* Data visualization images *
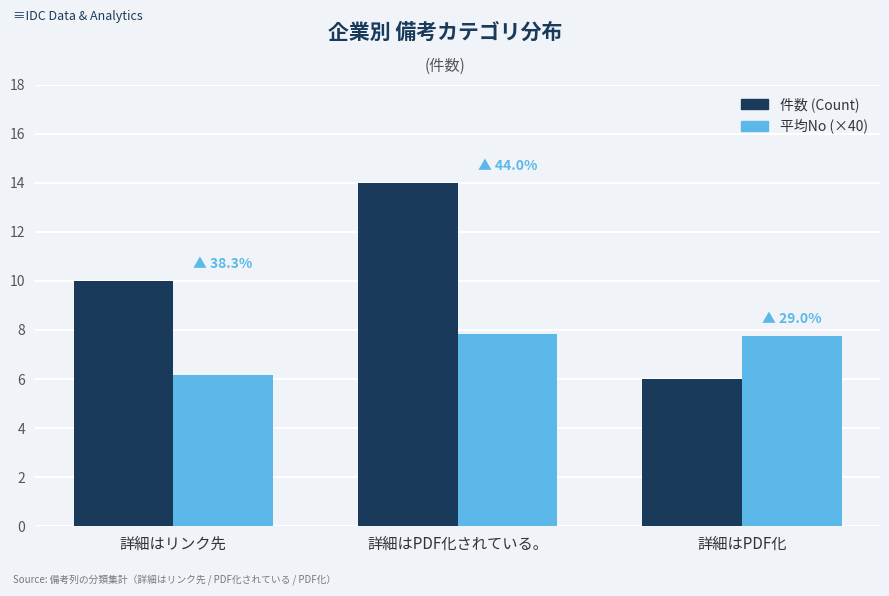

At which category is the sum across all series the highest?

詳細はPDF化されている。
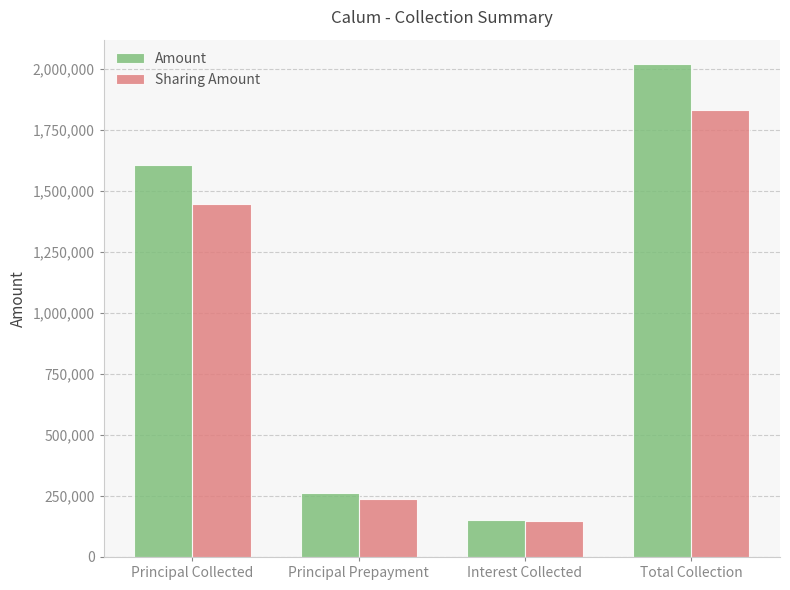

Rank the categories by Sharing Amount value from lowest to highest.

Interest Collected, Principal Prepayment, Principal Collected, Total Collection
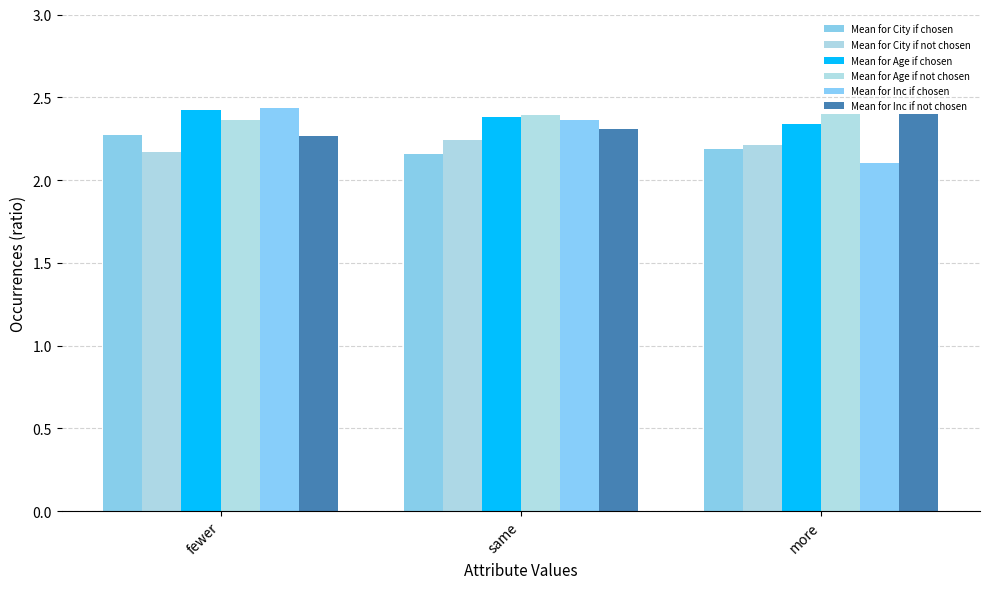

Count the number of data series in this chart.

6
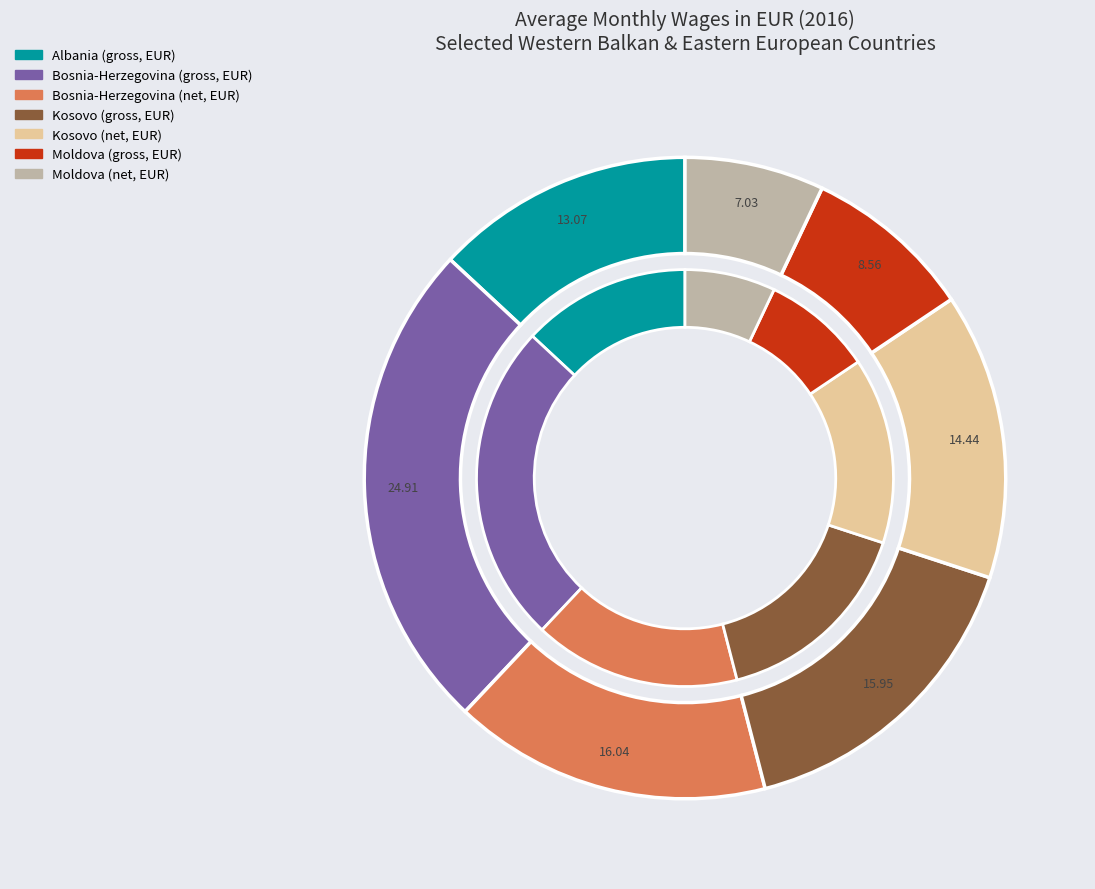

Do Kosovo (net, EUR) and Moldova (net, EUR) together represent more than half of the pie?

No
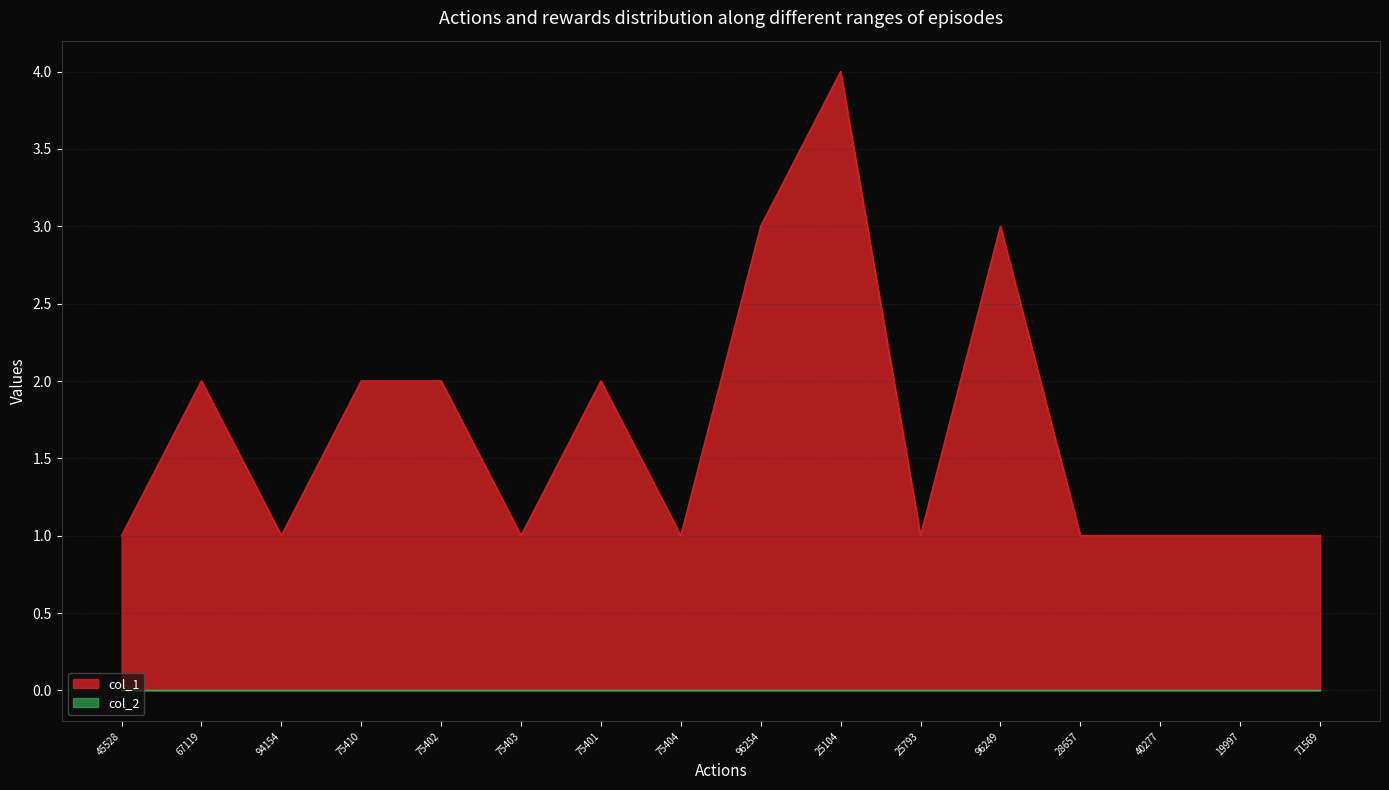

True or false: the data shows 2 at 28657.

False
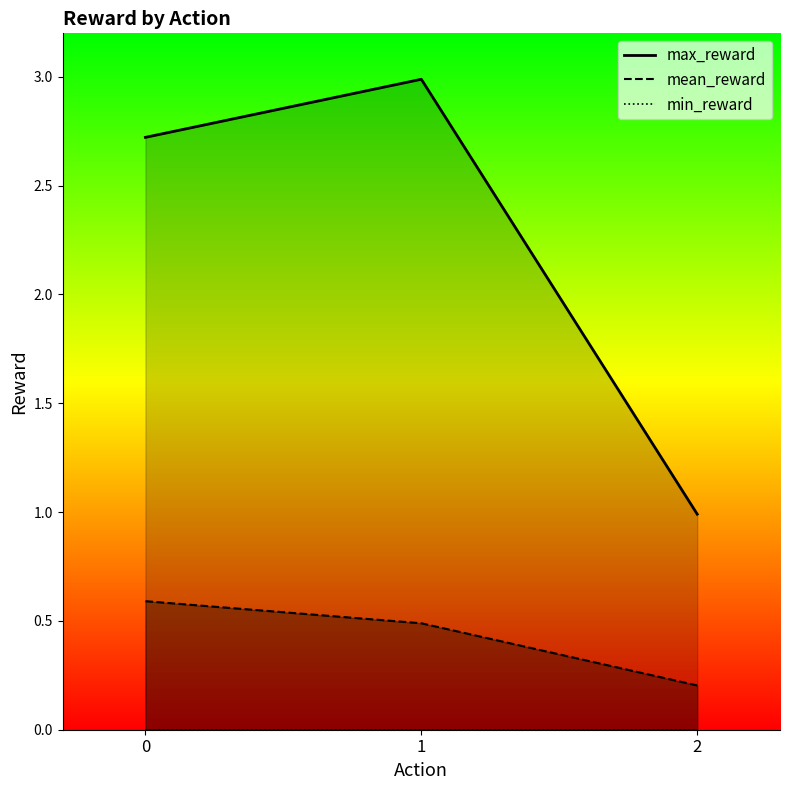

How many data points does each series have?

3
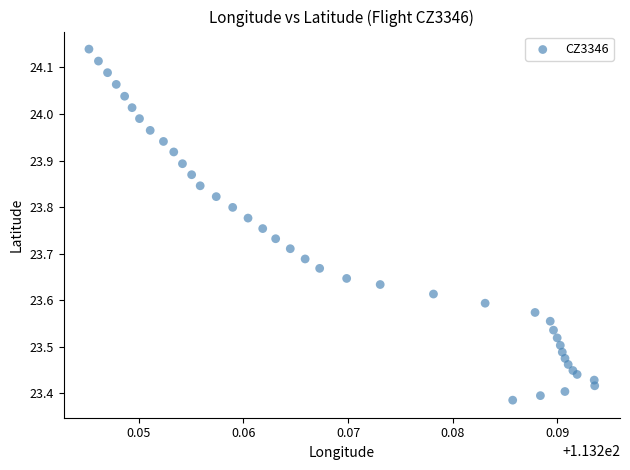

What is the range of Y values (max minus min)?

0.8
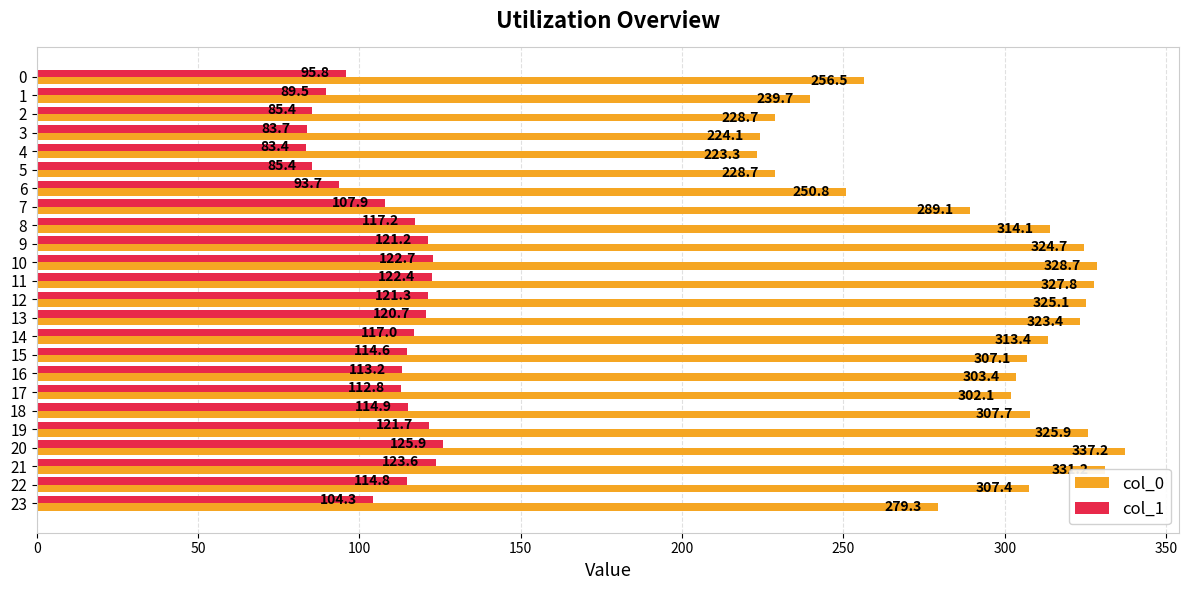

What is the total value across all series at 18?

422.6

* What you need to do *
Rewrite all of the data above, changing "Count the number of" to "Give the number of" and keeping everything else the same. Leave the pictures out.

* Result of the exercise *
At which category is the sum across all series the highest?

詳細はPDF化されている。

Rank the categories by Sharing Amount value from lowest to highest.

Interest Collected, Principal Prepayment, Principal Collected, Total Collection

Give the number of data series in this chart.

6

Do Kosovo (net, EUR) and Moldova (net, EUR) together represent more than half of the pie?

No

True or false: the data shows 2 at 28657.

False

How many data points does each series have?

3

What is the range of Y values (max minus min)?

0.8

What is the total value across all series at 18?

422.6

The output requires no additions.